For the NMR analysis, six IBAT RM aliquots were prepared alongside 41 individual samples of the C. elegans strain PD1074 that were grown according to our previously published method.¹⁶ Each of these samples contained approximately 200 000 nematodes. All samples were previously flash-frozen and then lyophilized until dry. Approximately 200 μL of 1 mm zirconia beads (BioSpec products) was added to each dried sample and homogenized at 1800 rpm for a total of 270 s (FastPrep 96, MPBIO). The samples were then delipidated by adding 1 mL of cold (−20 °C) isopropanol (Optima, LC/MS grade, Fisher Scientific) and left overnight (12 h) at −20 °C after a 20 min resting period at room temperature. The supernatant was removed after being centrifuged for 30 min at 20 000g, and 1 mL of cold (4 °C) 80:20 methanol/water (Optima, LC/MS grade, Fisher Scientific) was added to the remaining contents. The tubes were shaken for 30 min at 4 °C and centrifuged at 20 000g for 30 min.

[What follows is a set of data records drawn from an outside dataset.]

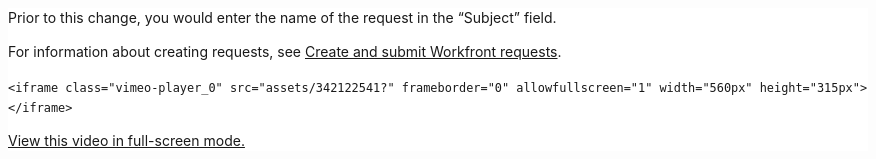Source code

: 
Prior to this change, you would enter the name of the request in the “Subject” field.


For information about creating requests, see [Create and submit Workfront requests](create-submit-requests.md).


`<iframe class="vimeo-player_0" src="assets/342122541?" frameborder="0" allowfullscreen="1" width="560px" height="315px"></iframe>` 


[View this video in full-screen mode.](https://vimeo.com/342122541/51b1fe5227) 

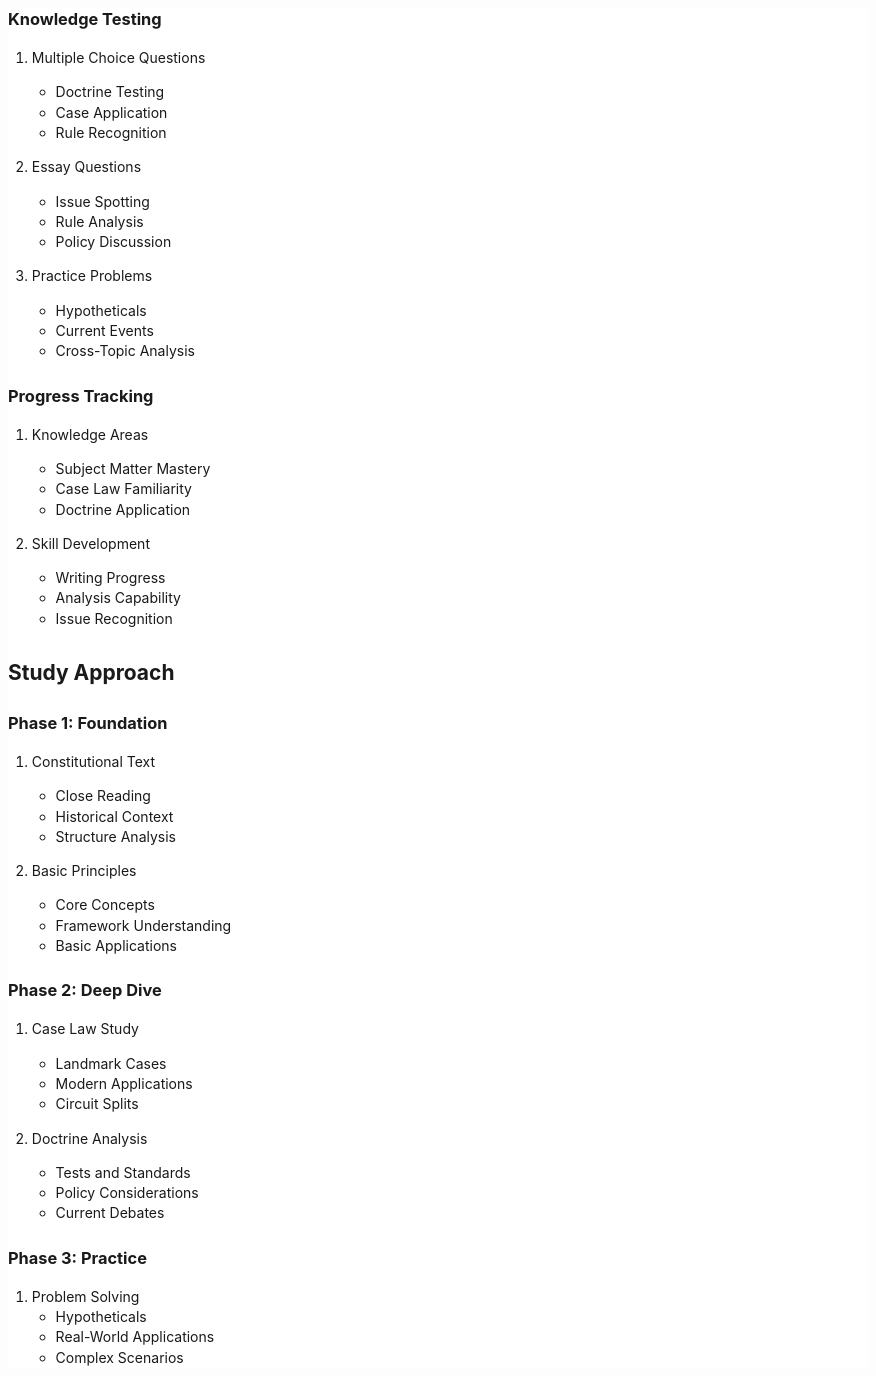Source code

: ### Knowledge Testing
1. Multiple Choice Questions
   - Doctrine Testing
   - Case Application
   - Rule Recognition

2. Essay Questions
   - Issue Spotting
   - Rule Analysis
   - Policy Discussion

3. Practice Problems
   - Hypotheticals
   - Current Events
   - Cross-Topic Analysis

### Progress Tracking
1. Knowledge Areas
   - Subject Matter Mastery
   - Case Law Familiarity
   - Doctrine Application

2. Skill Development
   - Writing Progress
   - Analysis Capability
   - Issue Recognition

## Study Approach

### Phase 1: Foundation
1. Constitutional Text
   - Close Reading
   - Historical Context
   - Structure Analysis

2. Basic Principles
   - Core Concepts
   - Framework Understanding
   - Basic Applications

### Phase 2: Deep Dive
1. Case Law Study
   - Landmark Cases
   - Modern Applications
   - Circuit Splits

2. Doctrine Analysis
   - Tests and Standards
   - Policy Considerations
   - Current Debates

### Phase 3: Practice
1. Problem Solving
   - Hypotheticals
   - Real-World Applications
   - Complex Scenarios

The methanol/water supernatant was transferred to new tubes, and these were vacuum-dried using a CentriVac benchtop vacuum concentrator (Labconco). The extracts were reconstituted in 45 μL of deuterated (D₂O, D, 99.9%, Cambridge Isotope Laboratories) 100 mM sodium phosphate buffer (mono- and dibasic; Fisher BioReagents) containing 0.11 mM of the internal standard (sodium 2,2-dimethyl-2-silapentane-5-sulfonate (DSS), D6, 98%; Cambridge Isotope Laboratories) at pH 7.0 and vortex-mixed for <1 min prior to transfer into 1.7 mm SampleJet NMR tubes. The three pooled PD1074 samples were created by adding together 6 μL from the samples in each NMR run (12, 14, and 15 samples, respectively), after having been reconstituted in the internal standard containing NMR solvent. Details of NMR acquisition and spectra processing can be found in the Supporting Methods.

DATA ANALYSIS

Following acquisition and processing, spectra were imported into Matlab programming software (MATLAB, MathWorks, R2019a). Using a toolbox developed in-house and available at https://github.com/artedison/Edison_Lab_Shared_Metabolomics_UGA, the following was carried out: plotting, referencing, baseline correction, alignment (CCOW¹⁸), and solvent peak removal. Feature detection (peak picking) was automated using a combination of an in-house peak picking function and binning algorithm¹⁹ to extract peak heights. Data were exported for the Bland−Altman analysis¹² to select features that were consistent between replicates (cutoffs used: a sample flag of 0.2, a feature flag of 0.05, and a residual of 3). We also computed pairwise standardized Euclidean distances using the Southeast Center for Integrated Metabolomics Tools (SECIMTools).¹² Coefficient of variation (CV) calculations, variance, %variance, and Fligner−Killeen test were carried out in Matlab.